WASHINGTON, April 1: Pentagon briefing notes found at a Washington coffee shop show that the White House was worried about the damaging testimony last week of a former counter- terrorism chief to a commission investigating the Sept 11, 2001, attacks.

"Stay inside the lines. We don't need to puff this (up). We need (to) be careful as hell about it," say the handwritten notes reported by a US news agency, United Press International.

"This thing will go away soon and what will keep it alive will be one of us going over the line." The notes were written by Pentagon political appointee Eric Ruff, who left them at a Starbucks coffee shop at Dupont Circle, not far from US Defence Secretary Donald Rumsfeld's home.

The notes are genuine, a Pentagon official said. They were compiled for an early morning briefing for Mr Rumsfeld before the Sunday morning talk shows, during which administration officials conducted a flurry of interviews to counter the testimony of Richard Clarke, President George Bush's former terrorism czar who left the post last year. Mr Rumsfeld appeared on Fox and ABC.

The Starbucks customer who found them gave them to a liberal advocacy group, the Center for American Progress, which published them on its Web site on Wednesday. Included in the notes was a hand-drawn map to Mr Rumsfeld's house, which is largely blacked out on the Web site for security reasons.
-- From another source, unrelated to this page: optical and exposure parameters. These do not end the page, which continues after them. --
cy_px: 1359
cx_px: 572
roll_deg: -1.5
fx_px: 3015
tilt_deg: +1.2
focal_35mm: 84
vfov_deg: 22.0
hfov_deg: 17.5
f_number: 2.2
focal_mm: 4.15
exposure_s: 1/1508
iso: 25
Mr Clarke told the commission investigating the Sept 11 attacks that the White House was obsessed with Iraq and ignored warning from him and others that the Al Qaeda network was the real threat to the United States.

Mr Bush signed an order on Sept 17 directing the Pentagon to begin planning military options for an invasion of Iraq, the commission staff reported. The Starbucks notes, printed on paper titled "Eric's Telephone Log" with a notation indicating the points came from a conference call, advised Bush administration officials to "rise above Clark" and "emphasize importance of 9/11 commission and come back to what we have done".
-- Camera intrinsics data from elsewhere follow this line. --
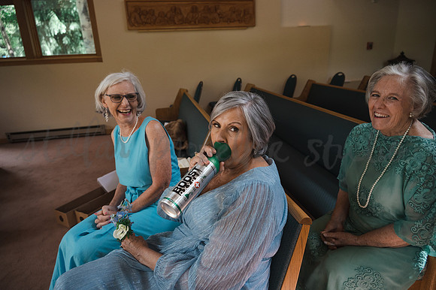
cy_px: 145
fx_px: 290
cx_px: 218
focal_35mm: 24
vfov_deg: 53.1
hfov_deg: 73.8
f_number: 4
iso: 1000
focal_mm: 24
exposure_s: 1/640
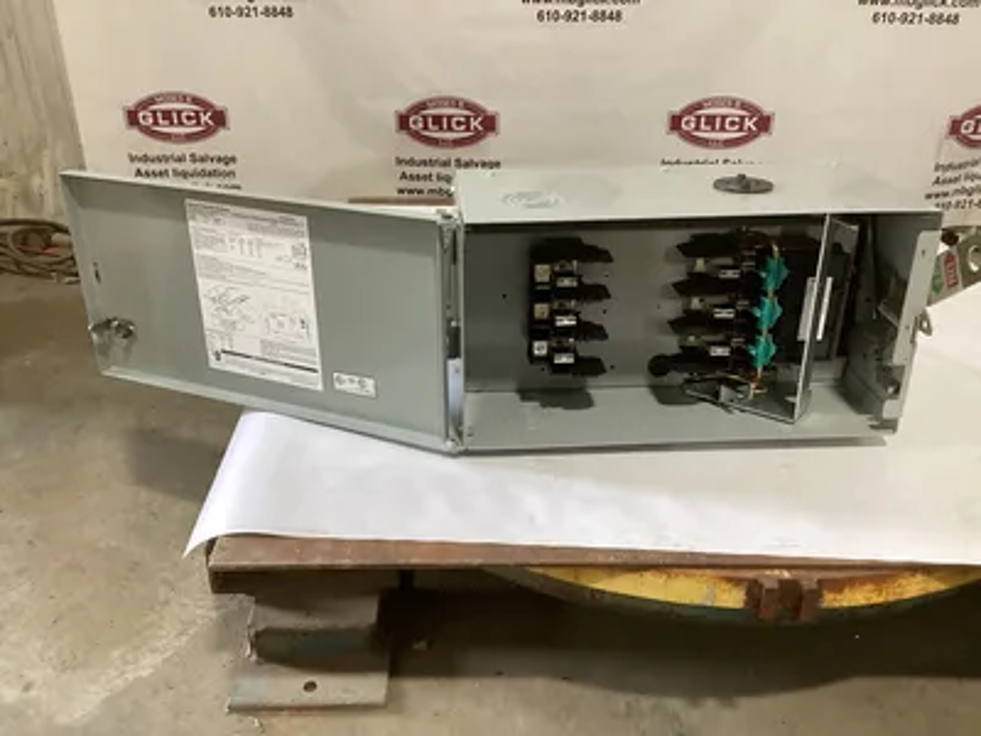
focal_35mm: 31
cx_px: 490
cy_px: 368
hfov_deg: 58.4
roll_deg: +1.1
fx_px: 879
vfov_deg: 45.4
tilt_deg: -31.1
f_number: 2.4
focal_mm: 3.3
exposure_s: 1/50
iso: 200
Since the notes were found, however, the White House has decided to allow National Security Adviser Condoleezza Rice to testify before the committee under oath. She will provide a direct answer to Mr Clarke's account.

One of Mr Clarke's most damaging allegations is that he crafted an anti-terrorism plan - a National Security Presidential Directive - to take on the Al Qaeda in Jan 2001. The NSPD was not approved until Sept 4 of that year, and neither was it substantially changed in the intervening months, according to Mr Clarke.

He has challenged the White House to release both documents to allow for a side-by-side comparison. The notes address this matter, saying the plan to attack the Taliban existed before Sept 4, 2001.